Below is a non-normative example of an Introspect Access Token Response:

```
HTTP/1.1 200 OK
Content-Type: application/json
Cache-Control: no-store
Pragma: no-cache
{
  "active": true,
  "scope": "read write",
  "token_type": "DPoP",
  "exp": 1419356238,
  "iat": 1419350238,
  "nbf": 1419350238,
  "aud": "did:web:custodian.example.com",
  "iss": "did:web:verifier.example.com",
  "jti": "123e4567-e89b-12d3-a456-426614174000",
  "cnf": {
    "jkt": "0ZcOCORZNYy-DWpqq30jZyJGHTN0d2HglBV3uiguA4I"
  },
  "assertions": {
    "did:web:example.com:users:john": {
      "name": [{
        "value": "John Doe",
        "iss": "https://issuer.example.com",
        "iat": 1618884473,
        "exp": 1672531199
      }],
      "email": [{
        "value": "john@example.com",
        "iss": "https://issuer.example.com",
        "iat": 1618884473,
        "exp": 1672531199
      },{
        "value": "john.doe@other.example.com",
        "iss": "https://other-issuer.example.com",
        "iat": 1618884473,
        "exp": 1672531199
      }]
    },
    "did:web:org.example.com": {
      "identifier": [{
        "value": {
            "type": "Organization",
            "name": "Example Org",
            "registrationNumber": "123456789"
        },
        "iss": "https://issuer.example.com",
        "iat": 1618884473,
        "exp": 1672531199
      }]
    }
  },
  "client_assertions": {
    "did:web:example.com:apps:myapp": {
      "app_id": [{
         "value": "myapp",
         "iss": "https://auth.example.com",
         "iat": 1618884473,
         "exp": 1672531199
      }],
      "certification": [{
        "value": "UseCase1,UseCase2",
        "iss": "https://auth.example.com",
        "iat": 1618884473,
        "exp": 1672531199
      }]
    }
  }
}
```

##### Expected actions

###### Response Handling

**Case 1**: The access token is valid.
`HTTP 200` (OK) is returned as the HTTP status code.
The response body contains a JSON object with the `active` field set to `true` and additional metadata about the token and identity claims.

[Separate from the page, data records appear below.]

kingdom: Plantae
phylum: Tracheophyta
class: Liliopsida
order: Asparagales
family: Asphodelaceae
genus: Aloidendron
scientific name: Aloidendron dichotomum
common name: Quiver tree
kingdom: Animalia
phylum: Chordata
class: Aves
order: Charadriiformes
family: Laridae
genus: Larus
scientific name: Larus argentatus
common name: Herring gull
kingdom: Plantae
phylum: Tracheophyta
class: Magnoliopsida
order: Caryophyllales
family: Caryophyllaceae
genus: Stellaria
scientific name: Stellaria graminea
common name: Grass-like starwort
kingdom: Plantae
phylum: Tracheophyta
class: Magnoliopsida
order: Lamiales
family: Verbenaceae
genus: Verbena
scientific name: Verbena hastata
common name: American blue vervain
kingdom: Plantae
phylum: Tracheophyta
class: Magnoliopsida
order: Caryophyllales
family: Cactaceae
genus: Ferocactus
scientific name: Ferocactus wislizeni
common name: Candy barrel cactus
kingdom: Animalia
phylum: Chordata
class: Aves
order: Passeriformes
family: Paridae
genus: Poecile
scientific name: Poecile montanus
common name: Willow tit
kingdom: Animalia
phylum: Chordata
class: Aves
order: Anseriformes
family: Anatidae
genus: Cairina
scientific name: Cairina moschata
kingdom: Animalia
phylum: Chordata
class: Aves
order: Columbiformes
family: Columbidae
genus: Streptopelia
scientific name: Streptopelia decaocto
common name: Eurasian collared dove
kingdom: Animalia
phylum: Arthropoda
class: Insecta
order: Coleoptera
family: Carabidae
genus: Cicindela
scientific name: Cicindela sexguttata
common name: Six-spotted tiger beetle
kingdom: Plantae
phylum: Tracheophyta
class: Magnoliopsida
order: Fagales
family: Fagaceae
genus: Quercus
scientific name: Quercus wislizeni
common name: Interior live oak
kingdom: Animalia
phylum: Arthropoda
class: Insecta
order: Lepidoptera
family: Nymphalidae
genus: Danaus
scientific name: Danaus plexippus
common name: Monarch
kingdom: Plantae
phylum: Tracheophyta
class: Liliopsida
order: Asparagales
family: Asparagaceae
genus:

**Case 2**: The access token is invalid or expired.
`HTTP 200` (OK) is returned as the HTTP status code.
The response body contains a JSON object with the `active` field set to `false`. Other
fields may be omitted or set to `null`.

**Case 3**: The introspection request is malformed or missing required parameters.
`HTTP 400` (Bad Request) is returned as the HTTP status code.
The response body contains an error message indicating the issue with the request.

###### DPoP Proof Validation

The authorization server does not check the validity of the DPoP proof. The resource server must validate the DPoP proof separately by checking the `cnf.jkt` claim in the introspection response against the DPoP proof presented by the client. This claim contains the JWK thumbprint of the public key used to sign the DPoP proof. The resource server must ensure that the `jkt` value matches the thumbprint of the public key in the DPoP proof to confirm that the client possesses the private key corresponding to the public key.